The Biden administration Thursday issued a new asylum processing regulation in efforts to accelerate the asylum and deportation process at the US-Mexico border.
This regulation is in response to the record influx of migrants seeking entrance to the US. The final asylum rule, still unpublished, will go into effect in late May or early June of this year. The final rule has not been substantially altered from its initial proposal in August 2021.
The policy will begin to allow border officers to either accept or reject migrants’ claims for protection once they cross over the border. This will essentially accelerate the process by allowing migrants to skip the US immigration courts, where their cases are consistently backlogged for years at a time. The immigration courts, at the end of February, had more than 670,000 pending cases.

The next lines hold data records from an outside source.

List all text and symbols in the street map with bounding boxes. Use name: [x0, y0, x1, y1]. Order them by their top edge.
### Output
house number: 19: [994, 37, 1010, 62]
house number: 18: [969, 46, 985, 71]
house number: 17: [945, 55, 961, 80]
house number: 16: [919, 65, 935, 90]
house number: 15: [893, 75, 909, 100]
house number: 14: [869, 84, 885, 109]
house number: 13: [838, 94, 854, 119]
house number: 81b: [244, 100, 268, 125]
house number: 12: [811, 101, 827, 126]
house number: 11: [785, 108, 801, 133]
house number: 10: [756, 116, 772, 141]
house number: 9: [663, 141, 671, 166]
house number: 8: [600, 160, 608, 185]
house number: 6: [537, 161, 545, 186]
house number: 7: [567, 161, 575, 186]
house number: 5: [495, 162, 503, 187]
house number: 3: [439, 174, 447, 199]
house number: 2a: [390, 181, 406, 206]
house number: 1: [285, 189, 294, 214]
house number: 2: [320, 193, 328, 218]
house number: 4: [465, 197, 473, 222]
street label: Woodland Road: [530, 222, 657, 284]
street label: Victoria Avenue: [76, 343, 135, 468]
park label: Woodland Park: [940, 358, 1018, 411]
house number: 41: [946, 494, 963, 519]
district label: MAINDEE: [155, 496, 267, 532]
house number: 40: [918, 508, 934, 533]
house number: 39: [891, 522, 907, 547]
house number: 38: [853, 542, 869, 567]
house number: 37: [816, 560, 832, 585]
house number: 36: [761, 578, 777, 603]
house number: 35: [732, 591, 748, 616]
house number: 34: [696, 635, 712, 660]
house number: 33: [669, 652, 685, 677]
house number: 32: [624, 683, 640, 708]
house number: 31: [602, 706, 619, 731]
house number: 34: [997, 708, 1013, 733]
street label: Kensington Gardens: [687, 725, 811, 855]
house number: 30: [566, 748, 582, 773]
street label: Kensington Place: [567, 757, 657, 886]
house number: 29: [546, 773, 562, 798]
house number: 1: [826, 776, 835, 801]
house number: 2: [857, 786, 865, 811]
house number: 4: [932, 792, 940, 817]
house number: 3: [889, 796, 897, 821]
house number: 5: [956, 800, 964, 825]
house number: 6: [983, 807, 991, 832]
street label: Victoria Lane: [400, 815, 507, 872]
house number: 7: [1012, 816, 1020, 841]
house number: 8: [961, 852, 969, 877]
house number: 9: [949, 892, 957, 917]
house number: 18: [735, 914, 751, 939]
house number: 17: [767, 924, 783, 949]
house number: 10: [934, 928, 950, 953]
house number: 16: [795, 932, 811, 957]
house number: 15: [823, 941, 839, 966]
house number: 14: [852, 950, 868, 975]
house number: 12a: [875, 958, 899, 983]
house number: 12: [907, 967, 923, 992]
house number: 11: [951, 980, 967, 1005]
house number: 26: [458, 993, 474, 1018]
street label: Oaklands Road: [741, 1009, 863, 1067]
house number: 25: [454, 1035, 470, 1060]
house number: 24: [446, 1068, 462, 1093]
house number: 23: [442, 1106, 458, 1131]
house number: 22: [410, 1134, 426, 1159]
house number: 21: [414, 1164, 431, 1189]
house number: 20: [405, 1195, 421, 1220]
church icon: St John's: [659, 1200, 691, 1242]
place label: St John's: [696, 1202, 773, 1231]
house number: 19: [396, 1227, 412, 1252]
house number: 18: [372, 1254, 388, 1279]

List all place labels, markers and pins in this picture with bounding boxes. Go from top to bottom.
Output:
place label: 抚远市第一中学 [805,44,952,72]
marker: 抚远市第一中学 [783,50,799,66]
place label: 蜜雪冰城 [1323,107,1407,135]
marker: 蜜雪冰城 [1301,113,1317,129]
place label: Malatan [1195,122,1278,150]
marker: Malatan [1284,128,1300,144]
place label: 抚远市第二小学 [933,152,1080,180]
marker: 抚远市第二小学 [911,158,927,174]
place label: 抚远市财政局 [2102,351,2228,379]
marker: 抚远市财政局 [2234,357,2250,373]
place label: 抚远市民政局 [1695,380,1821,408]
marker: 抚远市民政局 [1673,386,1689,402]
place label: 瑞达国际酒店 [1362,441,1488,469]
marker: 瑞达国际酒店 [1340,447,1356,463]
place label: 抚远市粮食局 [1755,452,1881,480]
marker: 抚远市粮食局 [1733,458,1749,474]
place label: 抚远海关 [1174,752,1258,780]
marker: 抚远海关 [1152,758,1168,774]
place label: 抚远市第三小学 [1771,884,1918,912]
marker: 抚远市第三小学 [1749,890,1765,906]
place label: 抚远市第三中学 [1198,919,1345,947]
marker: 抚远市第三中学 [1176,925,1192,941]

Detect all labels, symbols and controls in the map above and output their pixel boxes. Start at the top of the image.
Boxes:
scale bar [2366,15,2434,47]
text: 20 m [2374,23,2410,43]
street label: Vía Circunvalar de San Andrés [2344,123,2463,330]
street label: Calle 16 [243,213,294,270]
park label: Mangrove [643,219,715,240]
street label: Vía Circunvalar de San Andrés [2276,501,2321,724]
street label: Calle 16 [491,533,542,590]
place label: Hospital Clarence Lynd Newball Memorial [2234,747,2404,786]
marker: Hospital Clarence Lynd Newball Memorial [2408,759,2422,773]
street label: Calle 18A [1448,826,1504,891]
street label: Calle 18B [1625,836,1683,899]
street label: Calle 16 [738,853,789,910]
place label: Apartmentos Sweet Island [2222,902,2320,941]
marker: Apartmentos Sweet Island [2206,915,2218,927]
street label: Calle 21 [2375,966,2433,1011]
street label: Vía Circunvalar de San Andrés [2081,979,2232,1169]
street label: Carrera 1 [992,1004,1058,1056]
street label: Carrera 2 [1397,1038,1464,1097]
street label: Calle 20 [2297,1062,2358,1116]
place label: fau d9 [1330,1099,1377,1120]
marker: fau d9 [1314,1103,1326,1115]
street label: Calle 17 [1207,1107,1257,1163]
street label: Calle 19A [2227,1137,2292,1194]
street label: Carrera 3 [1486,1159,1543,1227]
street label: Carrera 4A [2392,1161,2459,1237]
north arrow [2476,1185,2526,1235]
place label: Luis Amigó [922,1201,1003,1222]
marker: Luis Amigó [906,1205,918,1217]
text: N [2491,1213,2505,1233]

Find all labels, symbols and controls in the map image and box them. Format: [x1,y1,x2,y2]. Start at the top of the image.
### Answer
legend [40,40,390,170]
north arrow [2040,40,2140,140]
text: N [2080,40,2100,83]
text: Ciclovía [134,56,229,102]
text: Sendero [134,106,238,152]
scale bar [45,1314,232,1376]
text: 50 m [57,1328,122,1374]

Instead, migrants will have their entrance claims heard by asylum officers. The majority of migrants come from Mexico and Central America, but in recent years migrants have been traced back to further reaches of the world. This most notably includes migrants fleeing from Ukraine in the wake of the Russian invasion.
The Department of Homeland Security, which is issuing the new rule jointly with the Department of Justice, has been outspoken against the current handling of the asylum system for years. The departments have hope that the process will provide an “expedited removal” in order to resolve cases quicker and more effectively. An official within the US Citizenship and Immigration Services department explained that the process will be gradually put together and will initially start with a small number of migrants. Currently, border officials have been detaining more than 13,000 undocumented immigrants per day.
The idea is that by adding less cases to the immigration court docket, the backlog of asylum cases, which currently account for 40 percent of all backlogged cases, will be drastically reduced. While the new rule aims to speed up this process and limit the hurdles placed on migrants, immigration advocates have their concerns as well.
In addition to this new policy, the Biden administration has hopes to also repeal the controversial Title 42 order, initiated by former President Donald Trump. The order allowed border authorities to expel migrants crossing the border to Mexico and other countries in an effort to combat the spread of COVID-19.